▶ [Tâche assignée 1] D'après le texte sur les modes d'organisation de l'entreprise, quels sont les trois modes d'organisation que l'on distingue généralement ?
▶ [Tâche assignée 2] Modifiez le passage du texte sur les modes d'organisation de l'entreprise compris entre "L’environnement économique est" et "le lendemain ?", inclus, en y remplaçant "immédiateté" par "instantanéité".
▶ [Tâche assignée 3] Poursuivez le texte sur les modes d'organisation de l'entreprise à la suite de sa dernière phrase.

Jeudi 20 Septembre 2012 - 16:27

L’environnement économique est un écosystème en perpétuelle mutation. Les révolutions technologiques successives ont fini par modeler les sociétés humaines sur des valeurs et des pratiques nouvelles. Régi par l’immédiateté des échanges, le monde dans lequel nous évoluons incite plus que jamais l’entreprise à être réactive : l’action doit être efficace et les résultats visibles. Quel mode d’organisation correspond à ce contexte inouï où ce qui est vrai un jour peut être invalidé le lendemain ?


Se mouvoir en contexte incertain : une économie de la turbulence
L’entreprise doit être souple, créative, réactive mais comment conserver l’esprit « start up » au-delà de 500, 1000 ou 5000 collaborateurs ? De la réponse à ces questions dépend la survie des entreprises dans une économie de la turbulence. On distingue généralement trois modes d’organisation : l’organisation pyramidale, l’organisation matricielle ou par projet et l’organisation en réseau.
 
Le premier mode d’organisation offre des repères clairs et un processus décisionnel efficace. Il n’est cependant pas propice à l’innovation et peut même être facteur de rigidité. Le second favorise la conduite des projets mais décourage parfois l’évolution personnelle. Assurément le dernier mode est le plus adapté à l’environnement d’aujourd’hui. Moins formaliste, l’organisation en réseau laisse plus d’initiative à l’individu, elle l’incite à des prises de décisions rapides. L’action peut être évaluée et corrigée dans un laps de temps réduit et, le cas échéant, la cible peut être ajustée.

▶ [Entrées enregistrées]
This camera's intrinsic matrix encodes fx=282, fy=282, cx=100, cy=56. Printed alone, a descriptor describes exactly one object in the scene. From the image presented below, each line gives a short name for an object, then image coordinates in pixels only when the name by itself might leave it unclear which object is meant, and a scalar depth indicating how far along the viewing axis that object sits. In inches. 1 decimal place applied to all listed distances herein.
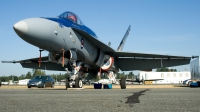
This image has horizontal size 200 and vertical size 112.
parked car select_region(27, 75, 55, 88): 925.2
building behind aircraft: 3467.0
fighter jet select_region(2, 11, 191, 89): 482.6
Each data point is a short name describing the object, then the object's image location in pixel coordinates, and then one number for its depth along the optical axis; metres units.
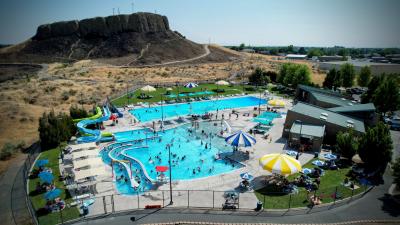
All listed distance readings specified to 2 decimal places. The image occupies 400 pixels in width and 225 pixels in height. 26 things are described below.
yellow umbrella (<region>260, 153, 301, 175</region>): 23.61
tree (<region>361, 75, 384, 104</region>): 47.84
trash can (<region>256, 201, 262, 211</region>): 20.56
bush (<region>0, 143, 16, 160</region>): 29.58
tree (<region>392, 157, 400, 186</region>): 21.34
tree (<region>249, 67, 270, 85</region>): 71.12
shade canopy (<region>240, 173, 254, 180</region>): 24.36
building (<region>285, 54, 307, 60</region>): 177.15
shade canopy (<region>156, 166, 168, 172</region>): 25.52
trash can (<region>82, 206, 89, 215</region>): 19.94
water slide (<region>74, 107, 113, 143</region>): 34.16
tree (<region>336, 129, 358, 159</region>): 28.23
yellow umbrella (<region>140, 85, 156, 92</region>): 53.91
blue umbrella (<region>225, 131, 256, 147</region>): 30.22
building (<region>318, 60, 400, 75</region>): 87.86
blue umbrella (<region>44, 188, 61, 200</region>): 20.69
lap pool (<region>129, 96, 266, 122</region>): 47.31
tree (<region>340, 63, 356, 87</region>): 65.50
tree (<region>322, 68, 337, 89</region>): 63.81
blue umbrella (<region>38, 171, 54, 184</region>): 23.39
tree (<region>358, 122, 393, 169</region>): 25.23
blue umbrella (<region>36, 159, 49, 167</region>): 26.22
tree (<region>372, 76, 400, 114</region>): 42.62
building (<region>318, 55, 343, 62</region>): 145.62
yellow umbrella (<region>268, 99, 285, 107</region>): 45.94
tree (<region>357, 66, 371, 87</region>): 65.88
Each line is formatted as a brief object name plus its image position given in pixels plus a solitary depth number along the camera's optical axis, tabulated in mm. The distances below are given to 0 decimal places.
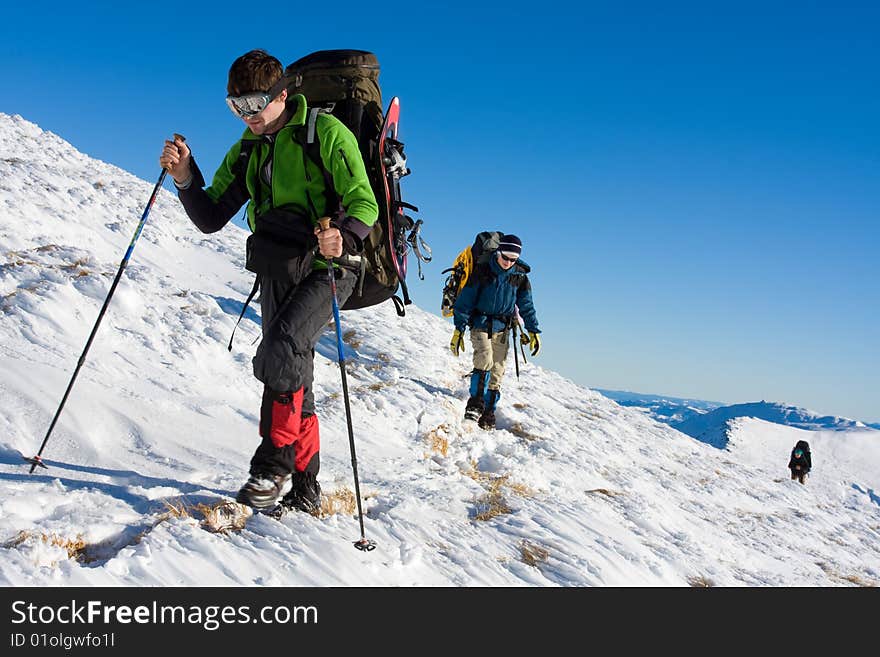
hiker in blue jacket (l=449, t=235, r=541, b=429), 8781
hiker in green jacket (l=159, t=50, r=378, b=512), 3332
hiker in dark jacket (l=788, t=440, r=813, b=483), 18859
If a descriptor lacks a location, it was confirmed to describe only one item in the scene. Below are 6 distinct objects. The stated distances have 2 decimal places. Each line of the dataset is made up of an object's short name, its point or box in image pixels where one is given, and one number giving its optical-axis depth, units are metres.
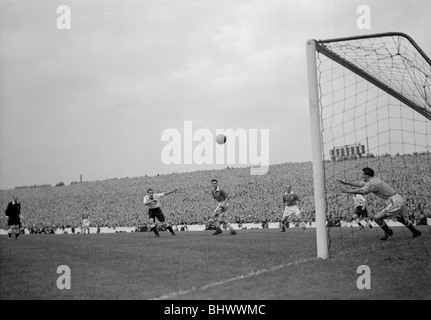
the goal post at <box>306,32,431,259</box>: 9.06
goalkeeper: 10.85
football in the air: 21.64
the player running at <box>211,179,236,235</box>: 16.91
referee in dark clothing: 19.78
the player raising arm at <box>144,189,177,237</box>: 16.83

▶ [Réponse rédigée 1] L'organisation pyramidale, l'organisation matricielle ou par projet et l'organisation en réseau.

▶ [Réponse rédigée 2]
L’environnement économique est un écosystème en perpétuelle mutation. Les révolutions technologiques successives ont fini par modeler les sociétés humaines sur des valeurs et des pratiques nouvelles. Régi par l’instantanéité des échanges, le monde dans lequel nous évoluons incite plus que jamais l’entreprise à être réactive : l’action doit être efficace et les résultats visibles. Quel mode d’organisation correspond à ce contexte inouï où ce qui est vrai un jour peut être invalidé le lendemain ?

▶ [Réponse rédigée 3]
Est-il cependant possible pour une entreprise de grandir considérablement tout en gardant une structure en réseau ? C’est une première question. Le temps agit sur l’entreprise comme il agit sur l’homme et si les charmes de l’âge existent, il n’en reste pas moins que les risques existent bel et bien. Ainsi en va-t-il de la « prise de poids incontrôlée », des mauvaises habitudes contractées au fil du temps, des lourdeurs de fonctionnement et, pour achever ce portrait peu flatteur, de la faible capacité d’adaptation aux technologies.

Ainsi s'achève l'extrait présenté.